## Task statement
In the records below, find each line with "Yasna" and copy it.

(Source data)
----
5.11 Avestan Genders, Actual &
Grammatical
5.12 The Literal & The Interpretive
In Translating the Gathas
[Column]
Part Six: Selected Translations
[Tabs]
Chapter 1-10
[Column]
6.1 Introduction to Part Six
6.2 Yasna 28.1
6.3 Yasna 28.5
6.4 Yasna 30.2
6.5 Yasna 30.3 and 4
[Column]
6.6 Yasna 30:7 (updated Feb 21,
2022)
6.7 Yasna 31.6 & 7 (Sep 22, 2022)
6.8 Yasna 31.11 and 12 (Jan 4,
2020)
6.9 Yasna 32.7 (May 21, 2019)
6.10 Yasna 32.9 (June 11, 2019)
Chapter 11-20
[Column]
----
## Written answer
6.2 Yasna 28.1
6.3 Yasna 28.5
6.4 Yasna 30.2
6.5 Yasna 30.3 and 4
6.6 Yasna 30:7 (updated Feb 21,
6.7 Yasna 31.6 & 7 (Sep 22, 2022)
6.8 Yasna 31.11 and 12 (Jan 4,
6.9 Yasna 32.7 (May 21, 2019)
6.10 Yasna 32.9 (June 11, 2019)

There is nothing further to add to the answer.